Benjamin Von Wong had just scored a benchmark success, his first global campaign for Chinese telecomm giant Huawei. It was 2015 and the Canadian photographer had been tasked with shooting an epic fire photo using the company’s P8 cellphone. His final image—a dramatically lit model standing before sculpted columns with angel wings of flame—was plastered on billboards and banners. In the foreground of the advertisements, a smiling Von Wong held the phone out in one hand, as if to say, “Look what you can do.”
But Von Wong wasn’t particularly happy. He was making money, but felt purposeless, his creativity used to push mobile phones to the masses. Maybe, he thought, he should quit photography altogether.
Instead, the now 30-year-old artist known for surreal, viral images made a deal with himself: He wouldn’t take any paid work that didn’t have some sort of greater social impact.
“I gave myself a one year deadline,” Von Wong recalls, “but that didn’t work. It’s finally started to work out, but it’s been a long, painful journey.”
When we think about social impact photography, it’s usually in the form of photojournalism: depictions of the Vietnam War that brought its horrors home to the United States; images of rotting bird carcasses on Midway Atoll, their bellies too full of plastic to fly; the shot of a Syrian toddler washed up on a Greek shore that yanked the refugee crisis into stark, soul-crushing relief.
Von Wong takes a different approach. Using a background in engineering and a team of assistants, he crafts art photographs that tell stories of climate change, pollution and animal rights through inventive scenes and fantastical visuals. In one shot, a free diver models a flowing white gown more than 150 feet underwater, protecting a herd of live sharks from the human hunters that kill of 100 million of the creatures every year. In another frame, people breathe air from a protected terrarium under the shadow of coal mining machinery in a Mad Max-style dystopia. In another, a mermaid swims amid swirling waves created by 10,000 plastic bottles, the number the average American will use in their lifetime.
“It’s this intersection of morbid beauty and purpose,” says Von Wong. “I’ve had to find a different way to preach to people. I realized my fans don’t really care about causes. They care about photography.”
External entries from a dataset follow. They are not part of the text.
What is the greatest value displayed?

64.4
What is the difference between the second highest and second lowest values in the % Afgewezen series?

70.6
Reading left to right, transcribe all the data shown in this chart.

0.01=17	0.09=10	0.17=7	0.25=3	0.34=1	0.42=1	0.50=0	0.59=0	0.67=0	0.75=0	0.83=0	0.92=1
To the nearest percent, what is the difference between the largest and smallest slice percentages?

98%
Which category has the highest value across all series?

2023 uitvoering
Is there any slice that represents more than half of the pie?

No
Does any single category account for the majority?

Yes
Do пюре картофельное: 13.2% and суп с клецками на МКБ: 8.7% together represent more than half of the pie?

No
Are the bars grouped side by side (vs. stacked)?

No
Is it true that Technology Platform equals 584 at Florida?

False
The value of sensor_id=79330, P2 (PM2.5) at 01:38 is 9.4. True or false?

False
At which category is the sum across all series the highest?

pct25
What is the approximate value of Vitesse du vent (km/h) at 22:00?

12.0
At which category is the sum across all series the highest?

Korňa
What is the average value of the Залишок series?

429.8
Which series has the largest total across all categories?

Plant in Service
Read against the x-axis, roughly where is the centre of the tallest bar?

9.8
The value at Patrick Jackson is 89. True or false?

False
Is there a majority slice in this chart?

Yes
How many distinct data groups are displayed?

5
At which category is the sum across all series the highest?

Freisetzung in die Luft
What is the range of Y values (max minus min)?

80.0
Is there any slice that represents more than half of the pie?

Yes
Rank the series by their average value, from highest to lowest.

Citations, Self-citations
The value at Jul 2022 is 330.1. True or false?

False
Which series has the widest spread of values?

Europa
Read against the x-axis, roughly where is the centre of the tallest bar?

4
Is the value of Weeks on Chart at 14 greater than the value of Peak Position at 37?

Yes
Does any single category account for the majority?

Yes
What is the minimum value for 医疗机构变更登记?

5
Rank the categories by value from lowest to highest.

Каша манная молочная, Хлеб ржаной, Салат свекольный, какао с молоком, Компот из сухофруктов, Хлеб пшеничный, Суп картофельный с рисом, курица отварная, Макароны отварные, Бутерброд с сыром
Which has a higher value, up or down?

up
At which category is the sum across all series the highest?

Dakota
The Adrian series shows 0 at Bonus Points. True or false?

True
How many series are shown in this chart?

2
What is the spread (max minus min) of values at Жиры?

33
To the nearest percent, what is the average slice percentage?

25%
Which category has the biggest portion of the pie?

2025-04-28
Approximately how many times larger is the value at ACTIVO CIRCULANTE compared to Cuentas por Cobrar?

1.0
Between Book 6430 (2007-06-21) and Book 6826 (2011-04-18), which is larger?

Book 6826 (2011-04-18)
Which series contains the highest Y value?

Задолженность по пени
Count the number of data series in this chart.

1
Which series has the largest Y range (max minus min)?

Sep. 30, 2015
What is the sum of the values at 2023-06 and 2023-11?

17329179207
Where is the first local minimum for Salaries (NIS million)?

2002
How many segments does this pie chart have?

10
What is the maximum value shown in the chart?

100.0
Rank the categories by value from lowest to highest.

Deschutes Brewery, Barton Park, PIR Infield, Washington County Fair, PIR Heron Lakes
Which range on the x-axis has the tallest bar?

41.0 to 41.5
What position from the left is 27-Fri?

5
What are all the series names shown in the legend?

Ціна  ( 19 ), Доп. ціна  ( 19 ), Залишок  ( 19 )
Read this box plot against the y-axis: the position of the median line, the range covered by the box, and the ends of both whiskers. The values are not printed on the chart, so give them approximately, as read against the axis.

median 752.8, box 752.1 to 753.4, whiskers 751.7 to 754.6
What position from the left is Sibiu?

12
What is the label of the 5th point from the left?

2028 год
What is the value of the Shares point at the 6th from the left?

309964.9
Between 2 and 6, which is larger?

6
To reach them, Von Wong makes his work eye-catching and visually startling, so the medium speaks as loud as the message. He also publishes behind-the-scenes videos that document his often complex process of constructing his images, anchoring an aquatic model to sea caves or borrowing thousands of water bottles from a waste facility.
“I like to create a piece of content that will shock people in execution, so they’ll be interested in how it was done, and then I sneak in a little education. I try to gamify the education process.”
Measuring how effectively his message shines through is tricky. Though Von Wong can tabulate likes and views, signatures gathered for petitions and comments on blog or social media posts, how that exposure translates to action is trickier to pinpoint.
“It’s hard to track what impact I’ve had on people. You can only count the number of views,” says Von Wong.
Perhaps his foray into social impact has had the greatest effect on the photographer himself.
“As I started getting more into the impact space, I started to realize there were changes you had to make in your own personal behavior to not be a hypocrite.”
Von Wong became a vegetarian, started carrying a canteen. “Now I feel guilty every time a bartender hands me a straw,” he laughs. “As you try to delve deeper into a problem and try to learn about it, you realize how dire situations are. It’s a pretty depressing cycle. You’re racing the speed of destruction.”
Currently, the photographer is working on a project about fast fashion and designing a shoot around the coral bleaching epidemic that’s plagued the world’s reefs, giving himself crash courses in each subject as he solidifies the storyline behind each shoot.
“One of my core frustrations is I don’t know if it’s possible to lead a net-positive life. You’re still generating waste. You’re still making things worse. There are very few people who can claim to have a net-positive impact on the world from a purely environmental [perspective],” says Von Wong. “I’m leading this whole environmental charge, and I’m still ordering shit off Amazon.”
For Von Wong it comes down to tapping his talents to make change, even if the impacts are more hearts and minds than policy and legislation.
“The reason I keep doing what I do is it’s the most potent skill set that I have. It’s the only thing I’m good at in life, so it’s what I can do.”